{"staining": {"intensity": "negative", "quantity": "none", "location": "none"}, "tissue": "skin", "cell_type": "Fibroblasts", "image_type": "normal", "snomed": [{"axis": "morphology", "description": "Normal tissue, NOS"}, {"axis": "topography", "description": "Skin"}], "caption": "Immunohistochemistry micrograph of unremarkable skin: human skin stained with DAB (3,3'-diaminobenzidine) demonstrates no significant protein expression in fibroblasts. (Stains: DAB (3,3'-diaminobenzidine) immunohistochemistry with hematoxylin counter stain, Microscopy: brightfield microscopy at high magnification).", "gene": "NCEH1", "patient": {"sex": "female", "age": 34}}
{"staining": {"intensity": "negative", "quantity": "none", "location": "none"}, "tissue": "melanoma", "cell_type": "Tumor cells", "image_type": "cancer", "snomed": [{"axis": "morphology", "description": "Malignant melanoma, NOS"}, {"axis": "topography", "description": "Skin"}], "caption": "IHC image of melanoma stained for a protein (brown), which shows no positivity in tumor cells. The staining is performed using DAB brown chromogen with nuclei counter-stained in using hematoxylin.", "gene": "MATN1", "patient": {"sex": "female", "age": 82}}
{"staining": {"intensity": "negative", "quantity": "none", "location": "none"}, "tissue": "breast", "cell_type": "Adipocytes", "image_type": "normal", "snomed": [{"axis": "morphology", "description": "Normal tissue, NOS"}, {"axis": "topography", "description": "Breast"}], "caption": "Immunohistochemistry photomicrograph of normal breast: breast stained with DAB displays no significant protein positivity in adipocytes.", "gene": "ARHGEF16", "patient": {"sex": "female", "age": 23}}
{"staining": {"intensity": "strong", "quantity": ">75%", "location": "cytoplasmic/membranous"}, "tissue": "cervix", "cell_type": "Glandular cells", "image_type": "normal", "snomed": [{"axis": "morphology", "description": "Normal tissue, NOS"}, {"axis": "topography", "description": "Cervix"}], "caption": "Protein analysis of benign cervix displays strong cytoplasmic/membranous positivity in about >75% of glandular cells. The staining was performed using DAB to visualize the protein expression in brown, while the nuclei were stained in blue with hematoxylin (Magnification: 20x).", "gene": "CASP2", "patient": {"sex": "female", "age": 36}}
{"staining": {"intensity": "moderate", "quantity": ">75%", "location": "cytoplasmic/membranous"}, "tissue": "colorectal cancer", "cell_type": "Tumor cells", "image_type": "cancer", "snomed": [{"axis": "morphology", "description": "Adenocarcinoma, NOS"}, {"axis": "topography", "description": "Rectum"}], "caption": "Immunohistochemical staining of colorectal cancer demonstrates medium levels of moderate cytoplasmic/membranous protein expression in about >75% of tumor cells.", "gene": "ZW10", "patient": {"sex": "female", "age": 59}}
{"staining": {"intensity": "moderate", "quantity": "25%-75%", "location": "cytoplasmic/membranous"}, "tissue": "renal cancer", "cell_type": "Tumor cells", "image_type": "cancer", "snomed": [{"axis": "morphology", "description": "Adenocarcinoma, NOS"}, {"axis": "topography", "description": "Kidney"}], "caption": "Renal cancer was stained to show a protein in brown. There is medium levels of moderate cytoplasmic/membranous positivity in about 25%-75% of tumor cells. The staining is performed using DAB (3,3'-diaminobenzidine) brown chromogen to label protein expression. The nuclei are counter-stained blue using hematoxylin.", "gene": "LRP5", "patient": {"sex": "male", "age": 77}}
=-=-=-=-=
Task directions:
Only one stretch of the records above is wanted: the lines between the one holding "analysis of benign" and the one holding "staining of colorectal", inclusive, reproduced exactly.

Expected answer:
{"staining": {"intensity": "strong", "quantity": ">75%", "location": "cytoplasmic/membranous"}, "tissue": "cervix", "cell_type": "Glandular cells", "image_type": "normal", "snomed": [{"axis": "morphology", "description": "Normal tissue, NOS"}, {"axis": "topography", "description": "Cervix"}], "caption": "Protein analysis of benign cervix displays strong cytoplasmic/membranous positivity in about >75% of glandular cells. The staining was performed using DAB to visualize the protein expression in brown, while the nuclei were stained in blue with hematoxylin (Magnification: 20x).", "gene": "CASP2", "patient": {"sex": "female", "age": 36}}
{"staining": {"intensity": "moderate", "quantity": ">75%", "location": "cytoplasmic/membranous"}, "tissue": "colorectal cancer", "cell_type": "Tumor cells", "image_type": "cancer", "snomed": [{"axis": "morphology", "description": "Adenocarcinoma, NOS"}, {"axis": "topography", "description": "Rectum"}], "caption": "Immunohistochemical staining of colorectal cancer demonstrates medium levels of moderate cytoplasmic/membranous protein expression in about >75% of tumor cells.", "gene": "ZW10", "patient": {"sex": "female", "age": 59}}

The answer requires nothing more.